The FBC! headquarters will be busy with many things not directly art-related save for a massive writing endeavor of the print variety that should keep us occupied for about a year and a half, so we don't foresee much blog writing for several weeks, or even for a few months. There might be some fundraising appeal on here for that project in the next few weeks but that should be all.
Lastly, I had tried to write a blog post about how fantastic the Jack Goldstein retrospective at OCMA was but somehow that draft kept on turning into mud. So I will only urge you to drive down and see it, because it's amazing. And if you live in NYC, happiness will be bestowed upon youse as well, because the retrospective is going to the Jewish Museum in the Spring.
Ah, and incidentally, FBC! is 5 years old, yeepee! Not sure it will live to be 6, to be honest...
Have a great end of the Summer ya'all.
Monday, July 23, 2012
Incidents Of Time Travel In The MOCA Drama
[Note about the following blog post: it was written about 3 weeks ago for another online publication operating as a journal, and finished on July 5th. As every day brought a new series of articles, op-eds, letters to the Los Angeles Times (LAT), articles in the national and international press, etc. the journal small staff was overwhelmed and the article wasn't published. I'm posting it now with permission from the editor, unadulterated and without any updating, save for a few grammatical edits here and there.
It is written in my normal academic style, without the snark and the smirks and the jokes I usually add on the blog. Consequently it is far less fun to read than this weekend's last post, but probably easier to forward to anybody who doesn't know the current local situation in Los Angeles. Please feel free to re-post anywhere you see fit, with appropriate due credit given to FBC!

▶ [Instruction 1]
Answer these questions from the blog text:
(a) Where will the Jack Goldstein retrospective go in the Spring?
(b) How old is FBC!?
(c) On what date was the post about the MOCA drama finished?
▶ [Instruction 2] Copy word for word the part of the blog text that starts at the words "Ah, and incidentally, FBC!" and stops after "here and there.".

▶ [Data below]
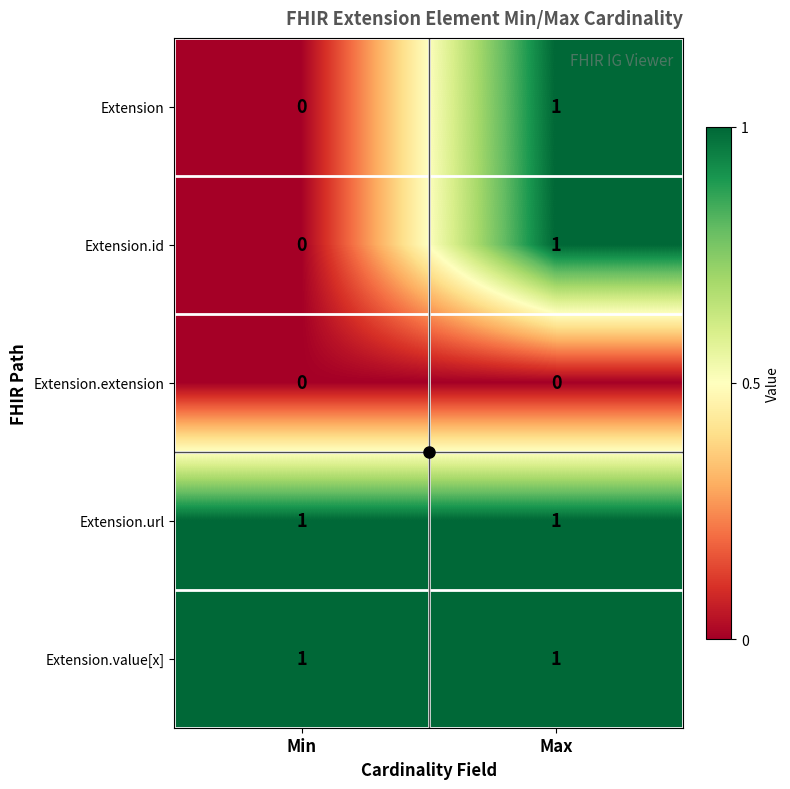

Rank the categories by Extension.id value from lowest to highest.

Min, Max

▶ [Exercise response 1]
(a) The Jewish Museum
(b) 5 years old
(c) July 5th

▶ [Exercise response 2]
Ah, and incidentally, FBC! is 5 years old, yeepee! Not sure it will live to be 6, to be honest...
Have a great end of the Summer ya'all.
Monday, July 23, 2012
Incidents Of Time Travel In The MOCA Drama
[Note about the following blog post: it was written about 3 weeks ago for another online publication operating as a journal, and finished on July 5th. As every day brought a new series of articles, op-eds, letters to the Los Angeles Times (LAT), articles in the national and international press, etc. the journal small staff was overwhelmed and the article wasn't published. I'm posting it now with permission from the editor, unadulterated and without any updating, save for a few grammatical edits here and there.